«История Александра Македонского» написана Курцием в некоем смешанном жанре: для истории здесь слишком много драматических преувеличений и внимания к одной личности, для биографии — слишком много событийной истории, описаний битв и походов. Это смесь исторического повествования и риторики, где последний элемент не менее важен, чем первый. Некоторые исследователи усматривают в произведении черты, близкие жанру романа, что в известной мере может быть влиянием эллинистических источников, того же Клитарха. Курций Руф претендует на роль историка, однако это историография совершенно особого рода, где отчетливо звучат эпические мотивы. Римский автор стремится к созданию монументального полотна, своего рода искусственного эпоса, в центре которого находится образ необыкновенного героя.
Исследователи обычно хвалят язык Курция, красочный и правильный, хотя и не отличающийся особым богатством. Он напоминает Тита Ливия, а иногда, возможно, прямо подражает ему. С точки зрения истории латинского языка место Курция определяют между Цицероном и Тацитом, сближая его с философом Л. Сенекой. По стилю же сопоставления проводятся чаще с Сенекой Старшим, сохранившиеся фрагменты речей которого обнаруживают ту же риторическую школу.
В оценке художественных достоинств «Истории Александра Македонского» в литературе можно встретить самые противоречивые суждения, определяемые эстетическими вкусами современных ученых. Одни Курция неумеренно восхваляли, другие отрицали всякое литературное значение его труда. Несомненно остается лишь то, что мы имеем дело с мастером слова, который тщательно работал над своим стилем.
Особый интерес вызывает тема мировоззрения Квинта Курция Руфа: круг его идей, оценки, содержащиеся в его труде. Вопрос этот весьма сложен по целому ряду причин. Многие характеристики отнюдь не принадлежат самому историку, а перешли в его труд из вековой традиции об Александре. Он явно не был самостоятельным мыслителем и достаточно легковесно мог воспроизводить красивые сентенции, эклектически соединяя противоречивые суждения. Наконец, красноречивые высказывания, вложенные в уста того или иного персонажа «Истории», очевидно, не всегда полностью разделялись самим автором.
Однако, несмотря на эти осторожные оговорки, некоторые общие наблюдения могут быть сделаны. Историк часто не скрывает своего восхищения Александром. Едва ли не основным мотивом завоеваний для храброго юноши служила слава. Он прямо заявляет, что не торгует своей судьбою и славу предпочитает богатствам (IV, 11, 14 и др.).
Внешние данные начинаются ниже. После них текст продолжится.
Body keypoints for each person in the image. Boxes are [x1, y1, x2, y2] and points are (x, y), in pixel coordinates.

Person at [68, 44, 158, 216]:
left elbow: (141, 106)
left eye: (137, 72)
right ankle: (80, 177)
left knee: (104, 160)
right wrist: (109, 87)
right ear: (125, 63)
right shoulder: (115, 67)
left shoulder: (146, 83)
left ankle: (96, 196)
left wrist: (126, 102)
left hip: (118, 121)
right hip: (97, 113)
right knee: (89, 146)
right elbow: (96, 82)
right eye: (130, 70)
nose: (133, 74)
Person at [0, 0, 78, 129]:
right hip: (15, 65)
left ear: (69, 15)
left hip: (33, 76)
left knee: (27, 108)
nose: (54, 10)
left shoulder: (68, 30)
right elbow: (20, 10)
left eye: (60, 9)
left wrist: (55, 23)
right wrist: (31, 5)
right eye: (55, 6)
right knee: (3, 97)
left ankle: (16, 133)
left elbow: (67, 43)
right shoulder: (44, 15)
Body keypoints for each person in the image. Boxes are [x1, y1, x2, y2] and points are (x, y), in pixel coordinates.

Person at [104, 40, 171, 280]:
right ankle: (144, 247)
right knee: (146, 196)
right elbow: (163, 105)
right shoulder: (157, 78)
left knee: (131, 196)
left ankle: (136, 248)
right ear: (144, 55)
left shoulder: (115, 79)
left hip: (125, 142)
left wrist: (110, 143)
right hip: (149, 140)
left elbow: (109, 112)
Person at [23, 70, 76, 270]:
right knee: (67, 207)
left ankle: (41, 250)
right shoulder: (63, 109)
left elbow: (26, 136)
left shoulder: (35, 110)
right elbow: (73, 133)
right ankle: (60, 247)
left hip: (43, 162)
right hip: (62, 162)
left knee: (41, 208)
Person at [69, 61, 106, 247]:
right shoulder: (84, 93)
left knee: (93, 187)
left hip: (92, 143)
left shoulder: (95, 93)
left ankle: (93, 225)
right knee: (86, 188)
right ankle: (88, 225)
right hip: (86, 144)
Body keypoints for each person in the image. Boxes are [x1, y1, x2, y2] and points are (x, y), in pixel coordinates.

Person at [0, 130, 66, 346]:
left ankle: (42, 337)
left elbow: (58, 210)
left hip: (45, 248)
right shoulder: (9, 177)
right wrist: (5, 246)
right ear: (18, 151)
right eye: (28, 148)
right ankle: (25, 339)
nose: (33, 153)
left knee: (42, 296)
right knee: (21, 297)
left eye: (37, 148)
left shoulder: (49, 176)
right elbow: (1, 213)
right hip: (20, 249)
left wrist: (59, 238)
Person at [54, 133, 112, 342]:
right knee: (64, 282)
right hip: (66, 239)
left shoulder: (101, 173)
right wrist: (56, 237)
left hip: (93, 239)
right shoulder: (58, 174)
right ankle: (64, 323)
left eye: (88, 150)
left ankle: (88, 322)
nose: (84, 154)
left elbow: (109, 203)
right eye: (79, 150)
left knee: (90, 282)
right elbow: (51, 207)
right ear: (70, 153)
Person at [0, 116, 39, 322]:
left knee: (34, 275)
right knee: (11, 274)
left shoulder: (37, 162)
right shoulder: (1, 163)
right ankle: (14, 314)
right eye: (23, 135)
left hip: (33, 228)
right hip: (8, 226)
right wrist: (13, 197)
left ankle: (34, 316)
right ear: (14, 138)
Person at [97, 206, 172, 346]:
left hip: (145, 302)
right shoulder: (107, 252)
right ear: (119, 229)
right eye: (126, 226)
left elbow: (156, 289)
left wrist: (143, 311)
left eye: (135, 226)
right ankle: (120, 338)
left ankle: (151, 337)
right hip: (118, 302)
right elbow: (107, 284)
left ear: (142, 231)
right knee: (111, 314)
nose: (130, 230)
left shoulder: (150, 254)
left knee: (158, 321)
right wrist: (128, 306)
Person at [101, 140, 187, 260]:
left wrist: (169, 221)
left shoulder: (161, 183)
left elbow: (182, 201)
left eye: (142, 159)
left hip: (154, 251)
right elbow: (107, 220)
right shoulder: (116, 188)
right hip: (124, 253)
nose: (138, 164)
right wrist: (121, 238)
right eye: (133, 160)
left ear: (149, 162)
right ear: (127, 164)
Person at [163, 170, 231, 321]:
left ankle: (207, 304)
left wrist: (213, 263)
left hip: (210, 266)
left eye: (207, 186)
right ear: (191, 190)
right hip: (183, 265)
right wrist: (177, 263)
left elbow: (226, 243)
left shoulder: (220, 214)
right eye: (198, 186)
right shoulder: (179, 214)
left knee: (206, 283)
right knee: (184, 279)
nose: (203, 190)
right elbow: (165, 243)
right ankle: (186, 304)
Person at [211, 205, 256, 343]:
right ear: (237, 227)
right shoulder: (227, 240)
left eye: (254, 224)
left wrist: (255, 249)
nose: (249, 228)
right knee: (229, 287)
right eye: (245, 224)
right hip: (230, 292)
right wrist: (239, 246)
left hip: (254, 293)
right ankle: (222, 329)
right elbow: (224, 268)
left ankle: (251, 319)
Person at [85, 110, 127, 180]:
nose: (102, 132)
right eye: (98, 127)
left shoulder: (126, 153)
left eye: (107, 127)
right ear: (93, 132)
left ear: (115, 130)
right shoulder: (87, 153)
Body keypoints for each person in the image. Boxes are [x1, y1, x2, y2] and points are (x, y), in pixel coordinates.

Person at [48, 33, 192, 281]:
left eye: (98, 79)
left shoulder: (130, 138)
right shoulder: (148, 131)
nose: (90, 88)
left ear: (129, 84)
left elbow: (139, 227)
При этом речь идет об истинной славе деяний (gloria), о вечной хвале (laus), а не обычной молве (fama). Александр не тщеславен, он честолюбив, ему нужна честь, заслуженная доблестью (virtus). В начале похода он проявляет все лучшие свои качества: воздержанность, милосердие и доброту, и такую славу Курций ставит выше любых триумфов (III, 12, 18).
Но чем дальше продолжался восточный поход, тем больше сосредоточивалась в руках царя вся полнота власти. Все выше и выше возносила его судьба — Фортуна, и он не смог остаться таким, каким был от природы. У Курция в какой-то мере двойником македонского царя предстает Дарий. Он тоже от природы мягкий и добрый человек, но огромная власть исказила все лучшие свойства его личности (V, 10, 14; III, 2, 17). И та же Фортуна, которая вознесла Дария, повергла его в прах по своей изменчивости (varietate — V, 8, 15; IV, 4, 19 и др.). Очевидно, такая участь грозит любому новому владыке мира, о чем и должен напоминать пример злосчастного Дария. Эту мысль несколько раз повторяет Курций.
Уже в ходе осады Тира (IV, 6, 28) Александр стал проявлять новые черты своего характера, ведя себя все более деспотически. Именно в этой связи автор заявляет, что царь перенимает варварские нравы. По сути, такая характеристика неуместна — ведь сам Александр, приказывая подвергнуть мучениям Бетиса, подражал (как и в иных случаях) своему любимому герою Ахиллу, так же привязавшему тело Гектора к своей колеснице. Но у Курция образ «чужеземных нравов» не случаен, и он включает в себя целый комплекс основных элементов. Это прежде всего варварская роскошь (luxus, luxuria, opulentia), которую римский автор постоянно противопоставляет истинной величественности (magnificentia) (III, 2, 12; III, 11, 20—23; V, 1, 23; VIII, 5, 3 и др.). Это варварская жестокость, которая сопутствует роскоши (IX, 10, 30). Это множество всевозможных пороков, связанных с излишествами (пиры, женщины, прихоти извращенного воображения). Обо всем этом Курций говорит с суровым осуждением, он вообще строгий моралист.